NASCAR Cup Series returns to Chicagoland for July 4 weekend
NXTbets Pro | Published On: July 19, 2026
Chicagoland weekend returns
NASCAR’s Cup Series is back at Chicagoland Speedway in Joliet, Illinois, and the return gives the 1.5-mile oval its first Cup race since 2019. The eero 400 anchors a full holiday-weekend slate that also features the NASCAR O’Reilly Auto Parts Series and ARCA Menards Series, giving the track a packed program after a long absence from the Cup schedule. Cup Series practice and qualifying are on the card before the race, and the field is loaded with 39 cars. That size matters at Chicagoland, where more than half the entered drivers have little or no recent Cup history at the track. Eighteen of the entered Cup drivers have never started a Cup race there, and only 18 of the 38 drivers from the 2019 event are back in this year’s field. The turnover sets up a weekend where track knowledge carries weight, but fresh faces will also have a chance to adapt quickly if they find speed in a hurry. Denny Hamlin earned the pole with a 30.296-second lap, a strong early marker for a race that brings NASCAR back to a venue many teams have not seen in years.

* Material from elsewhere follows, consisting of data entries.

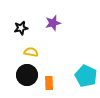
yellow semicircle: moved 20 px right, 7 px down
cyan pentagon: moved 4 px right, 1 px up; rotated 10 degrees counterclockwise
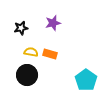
cyan pentagon: moved 4 px down; rotated 10 degrees clockwise
orange rectangle: moved 1 px right, 29 px up; rotated 72 degrees counterclockwise
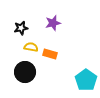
yellow semicircle: moved 5 px up
black circle: moved 2 px left, 3 px up
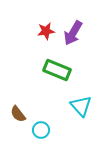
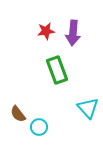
purple arrow: rotated 25 degrees counterclockwise
green rectangle: rotated 48 degrees clockwise
cyan triangle: moved 7 px right, 2 px down
cyan circle: moved 2 px left, 3 px up
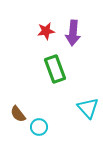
green rectangle: moved 2 px left, 1 px up
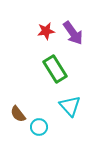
purple arrow: rotated 40 degrees counterclockwise
green rectangle: rotated 12 degrees counterclockwise
cyan triangle: moved 18 px left, 2 px up
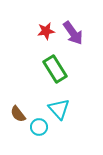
cyan triangle: moved 11 px left, 3 px down
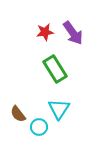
red star: moved 1 px left, 1 px down
cyan triangle: rotated 15 degrees clockwise
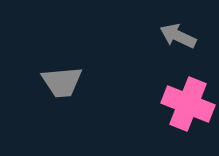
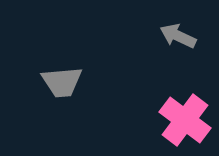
pink cross: moved 3 px left, 16 px down; rotated 15 degrees clockwise
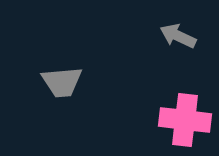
pink cross: rotated 30 degrees counterclockwise
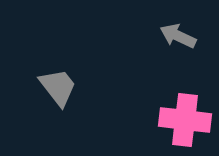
gray trapezoid: moved 4 px left, 5 px down; rotated 123 degrees counterclockwise
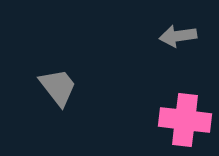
gray arrow: rotated 33 degrees counterclockwise
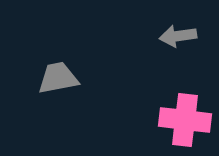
gray trapezoid: moved 9 px up; rotated 63 degrees counterclockwise
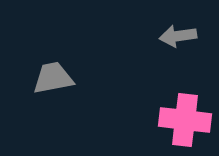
gray trapezoid: moved 5 px left
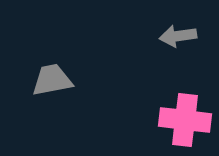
gray trapezoid: moved 1 px left, 2 px down
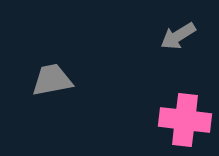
gray arrow: rotated 24 degrees counterclockwise
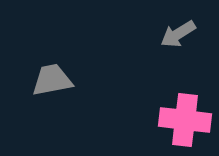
gray arrow: moved 2 px up
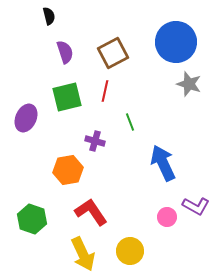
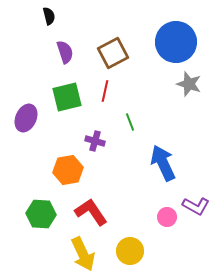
green hexagon: moved 9 px right, 5 px up; rotated 16 degrees counterclockwise
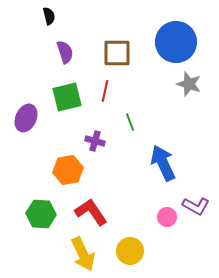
brown square: moved 4 px right; rotated 28 degrees clockwise
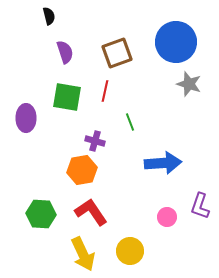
brown square: rotated 20 degrees counterclockwise
green square: rotated 24 degrees clockwise
purple ellipse: rotated 24 degrees counterclockwise
blue arrow: rotated 111 degrees clockwise
orange hexagon: moved 14 px right
purple L-shape: moved 4 px right; rotated 80 degrees clockwise
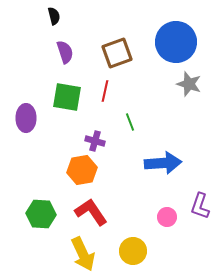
black semicircle: moved 5 px right
yellow circle: moved 3 px right
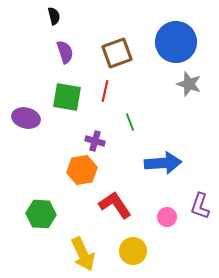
purple ellipse: rotated 76 degrees counterclockwise
red L-shape: moved 24 px right, 7 px up
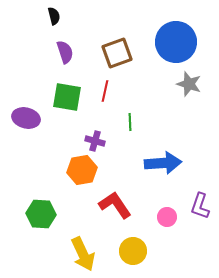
green line: rotated 18 degrees clockwise
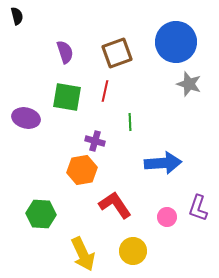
black semicircle: moved 37 px left
purple L-shape: moved 2 px left, 2 px down
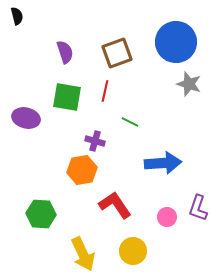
green line: rotated 60 degrees counterclockwise
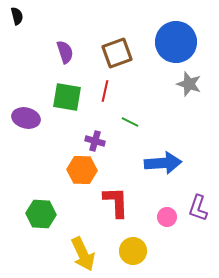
orange hexagon: rotated 12 degrees clockwise
red L-shape: moved 1 px right, 3 px up; rotated 32 degrees clockwise
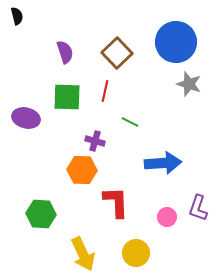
brown square: rotated 24 degrees counterclockwise
green square: rotated 8 degrees counterclockwise
yellow circle: moved 3 px right, 2 px down
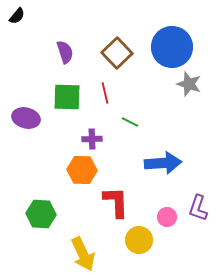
black semicircle: rotated 54 degrees clockwise
blue circle: moved 4 px left, 5 px down
red line: moved 2 px down; rotated 25 degrees counterclockwise
purple cross: moved 3 px left, 2 px up; rotated 18 degrees counterclockwise
yellow circle: moved 3 px right, 13 px up
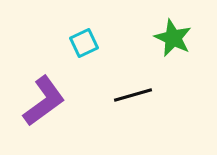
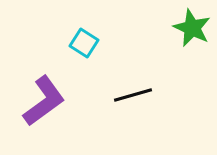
green star: moved 19 px right, 10 px up
cyan square: rotated 32 degrees counterclockwise
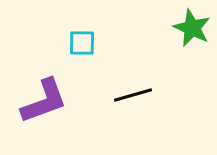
cyan square: moved 2 px left; rotated 32 degrees counterclockwise
purple L-shape: rotated 16 degrees clockwise
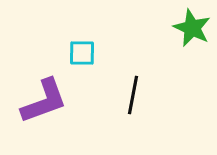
cyan square: moved 10 px down
black line: rotated 63 degrees counterclockwise
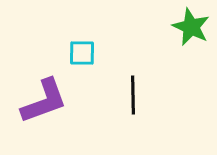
green star: moved 1 px left, 1 px up
black line: rotated 12 degrees counterclockwise
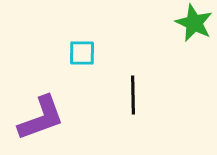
green star: moved 3 px right, 4 px up
purple L-shape: moved 3 px left, 17 px down
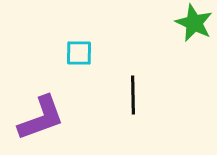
cyan square: moved 3 px left
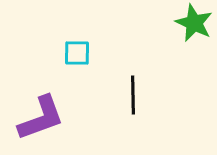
cyan square: moved 2 px left
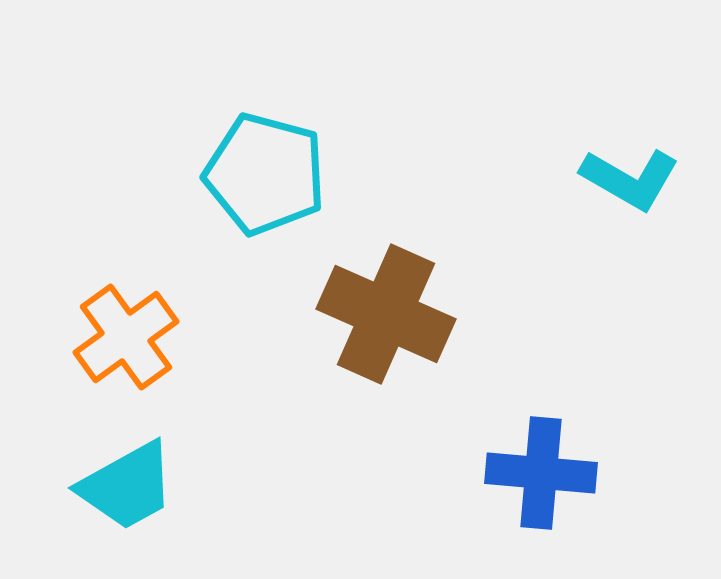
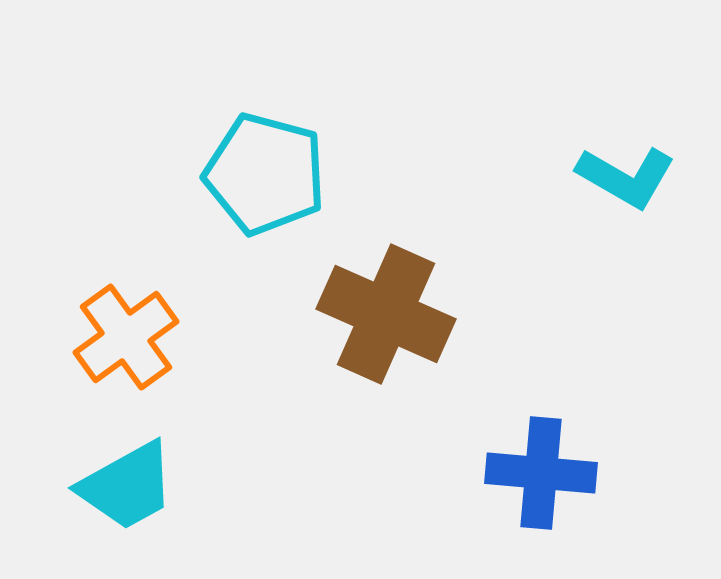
cyan L-shape: moved 4 px left, 2 px up
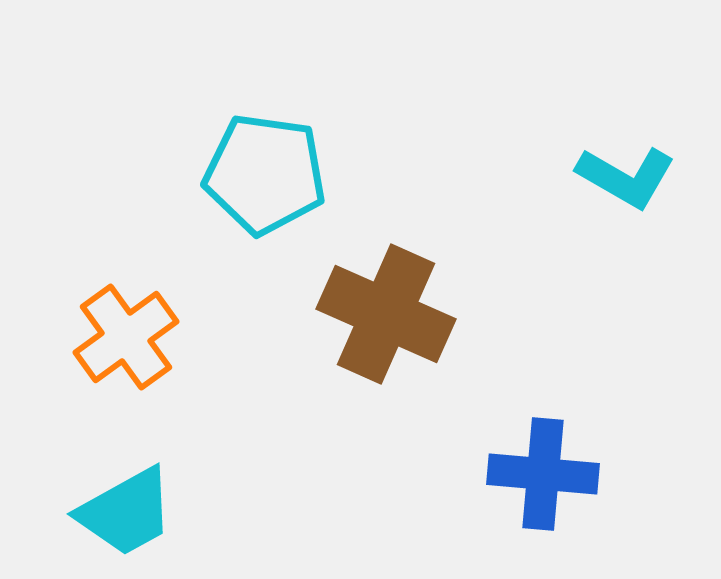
cyan pentagon: rotated 7 degrees counterclockwise
blue cross: moved 2 px right, 1 px down
cyan trapezoid: moved 1 px left, 26 px down
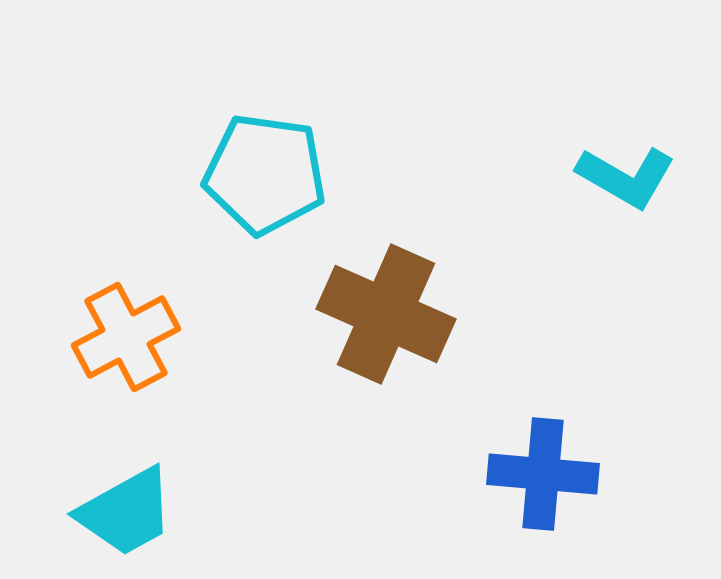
orange cross: rotated 8 degrees clockwise
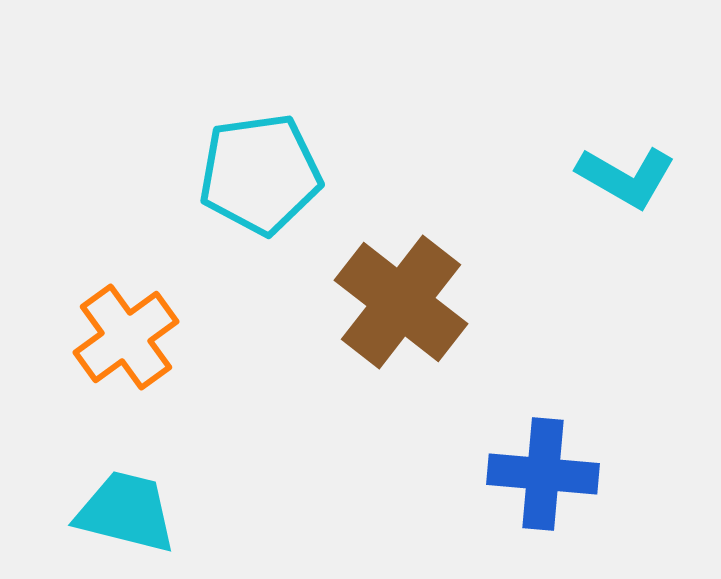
cyan pentagon: moved 5 px left; rotated 16 degrees counterclockwise
brown cross: moved 15 px right, 12 px up; rotated 14 degrees clockwise
orange cross: rotated 8 degrees counterclockwise
cyan trapezoid: rotated 137 degrees counterclockwise
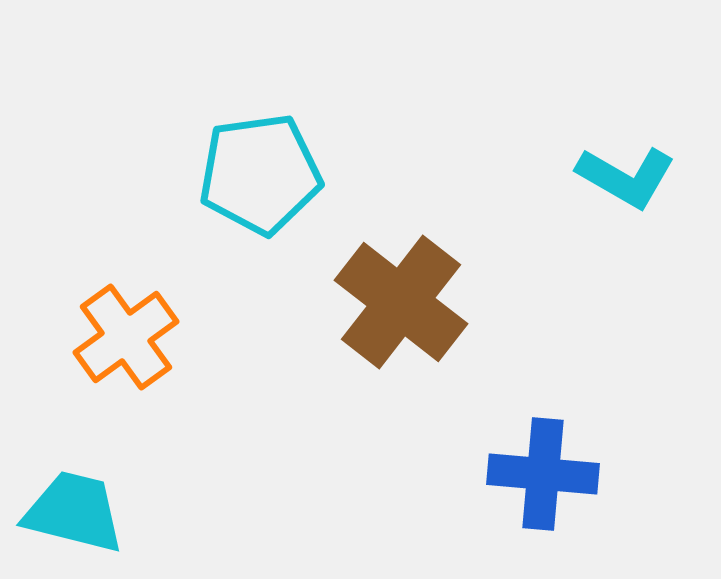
cyan trapezoid: moved 52 px left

Alex Bowman was the last Cup winner at Chicagoland, and his 2019 victory stands as the most recent benchmark for the field as the series returns to the Illinois oval.
Chicagoland track wear
Chicagoland’s resurfaced, rough surface pushes tire wear and track position into the spotlight, and that shape of the race should reward drivers who manage long runs and protect their tires. Limited recent track data adds another layer of uncertainty. Teams will lean on notebook work from other 1.5-mile tracks, but Chicagoland still asks for a specific balance between speed and durability. That makes the opening laps and the pit cycle important, because clean air can carry more value when the surface starts to age. Kyle Larson brings the strongest recent profile to the track among the drivers with multiple starts there. He has four top-five finishes in six Cup starts at Chicagoland and owns the best average finish in that group at 6.17. He also finished second in the last two Cup races at the track and arrives trying to end a 42-race winless streak. That mix of track history and recent frustration keeps him near the top of the conversation. Denny Hamlin and Tyler Reddick also sit among the top contenders and fantasy options. Alex Bowman and Brad Keselowski are sleeper picks, a sign that the field includes drivers who can work their way forward if the race turns into a test of patience and tire management. Joey Logano and Carson Hocevar were listed as drivers to avoid in fantasy play, which reflects how unforgiving Chicagoland can be when track position slips away.
In-Season Challenge matchup
Chicagoland also serves as Round 2 of the NASCAR In-Season Challenge, and the bracket adds another layer of pressure to a weekend already shaped by limited track history and a crowded field. Kyle Larson faces William Byron, and Denny Hamlin draws Erik Jones in the second-round matchups. Those pairings raise the stakes for every stage of the race, because advancement in the challenge can hinge on clean runs, pit execution and how well each driver handles the rough surface as the laps build. The challenge brings extra attention to the same drivers who already sit near the center of the weekend story. Hamlin has the pole and the confidence that comes with it. Larson has the best Chicagoland record among the multiple starters and the kind of pace that can turn a bracket race quickly. Byron and Jones enter with their own paths to the next round, and the head-to-head format gives each position on track added value. That fits Chicagoland, where a small mistake can shuffle a driver into traffic and change the outcome of a matchup. The broader weekend card gives the Cup race more context too, with series action across NASCAR’s top three levels, but the In-Season Challenge makes the Cup field feel even tighter. Every pass matters. Every stop matters. At a track where the surface demands attention and the recent data set is thin, the challenge bracket only sharpens the focus on who can adapt fastest and hold position when the race settles into its long middle stage.